Cet enfant a percé ses premières dents ; dites : les premières dents ont percé à cet enfant.

HISTORIQUE

XIe s. Ma hanste est fraite, et percet mon escut, Ch. de Rol. CL.

XIIe s. Que l'aive [eau] seut [a coutume de] percier la pierre bise, Couci, X.

XIIIe s. Maint hiaume decoupé, mainte targe percie, Berte, CXLIV. Et les autres gens deivent aveir persiées les paumes d'un fer chaut, Ass. de J. 112.

XIVe s. Et toutes autres monoies contrefaittes… dès maintenant chiessent [tombent] et soient percées et du tout abbatues, et n'aient point de cours, fors que au marc pour billon, Ordonn. 5 janv. 1315.
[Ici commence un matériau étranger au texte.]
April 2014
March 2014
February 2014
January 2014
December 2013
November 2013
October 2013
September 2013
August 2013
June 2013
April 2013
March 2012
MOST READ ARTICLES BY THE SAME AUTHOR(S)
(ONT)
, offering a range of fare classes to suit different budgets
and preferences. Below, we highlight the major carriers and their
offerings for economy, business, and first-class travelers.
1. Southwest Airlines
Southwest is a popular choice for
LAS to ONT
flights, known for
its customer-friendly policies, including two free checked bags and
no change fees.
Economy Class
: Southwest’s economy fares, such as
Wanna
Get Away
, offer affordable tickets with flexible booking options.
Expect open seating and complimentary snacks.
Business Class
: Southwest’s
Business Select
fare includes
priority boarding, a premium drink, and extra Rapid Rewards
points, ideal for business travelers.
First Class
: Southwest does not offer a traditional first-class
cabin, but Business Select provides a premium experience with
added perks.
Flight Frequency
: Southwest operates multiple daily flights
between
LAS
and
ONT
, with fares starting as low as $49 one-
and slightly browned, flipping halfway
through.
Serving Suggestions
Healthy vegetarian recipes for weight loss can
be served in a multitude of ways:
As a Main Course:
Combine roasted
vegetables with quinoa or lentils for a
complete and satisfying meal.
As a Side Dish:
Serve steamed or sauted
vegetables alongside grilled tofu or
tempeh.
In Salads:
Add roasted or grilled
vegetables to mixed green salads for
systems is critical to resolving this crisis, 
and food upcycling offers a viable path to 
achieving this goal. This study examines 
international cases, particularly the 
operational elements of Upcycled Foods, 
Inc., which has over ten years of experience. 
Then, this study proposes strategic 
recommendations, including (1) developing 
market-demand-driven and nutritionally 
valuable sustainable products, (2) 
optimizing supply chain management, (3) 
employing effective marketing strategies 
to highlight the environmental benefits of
XVe s. Je sens ces mots mon cuer percer Si doulcement, que ne sauroye Le confort au vray vous mander, Que votre messaige m'envoye, Orléans, Bal. 36. Lorsqu'on perce chez mon voisin Un tonneau de bon cidre plein…, Basselin, XXXIII. Bas percé [réduit], Vigiles de Charles VII, p. 11, dans LACURNE. Il fit trop grande pluie, dont elle eut bien sa part, car elle fut percée et baignée jusques à la peau, Louis XI, Nouv. XL.

XVIe s. D'ung sault persoyt [franchissait] ung fossé, volloyt sus une haye, Rabelais, Garg. I, 23. J'auray saulté trenchées, et percé oultre tout leur camp, d'avant que ilz m'ayent apperceu, Rabelais, Pant. II, 24. Cela perçoit le cueur à Agesilaus, Amyot, Agésil. 50. S'il y a quelque esperance qui luy rie, incontinent soing et sollicitude perce, qui comme une nuée vient à brouiller et troubler toute la serenité du beau temps, Amyot, Du vice et de la vertu, 5. Maison mal aërée, mal percée, obscure, froide, et mal saine, Amyot, De la curios. 1. La nuit d'après, la garnison perce et s'en va, D'Aubigné, Hist. II, 92. Par la sueur, la peste s'en ira sans percer, De Serres, 949.

ÉTYMOLOGIE

Picard, percher et puter ; bourg. parcé ; sicilien, pirciari ; angl. to pierce. Ménage, et, à sa suite, Diez et Burguy tirent percer de pertuiser (voy. PERTUIS) ; provenç. pertusar, ital. pertugiare ; mais c'est là une contraction excessive qu'on ne peut admettre sans des intermédiaires, qui manquent ici. On trouve dans du Cange persicior, signifiant très aigu, en un texte très ancien puisqu'il est de Hincmar : persiciorem romphaeam, non obtusiorem ; dans Festus, la glose persicus, expliquée par peracutus ; y aurait-il là quelque rapport à percer ? Percidere, qui signifie percer, aurait donné percire, comme occidere, occire. Scheler est tenté d'y voir un verbe formé de la préposition par, comme avancer de abante ; cette conjecture est digne d'attention ; l'exemple de Rabelais : percer un fossé, le franchir, la favorise.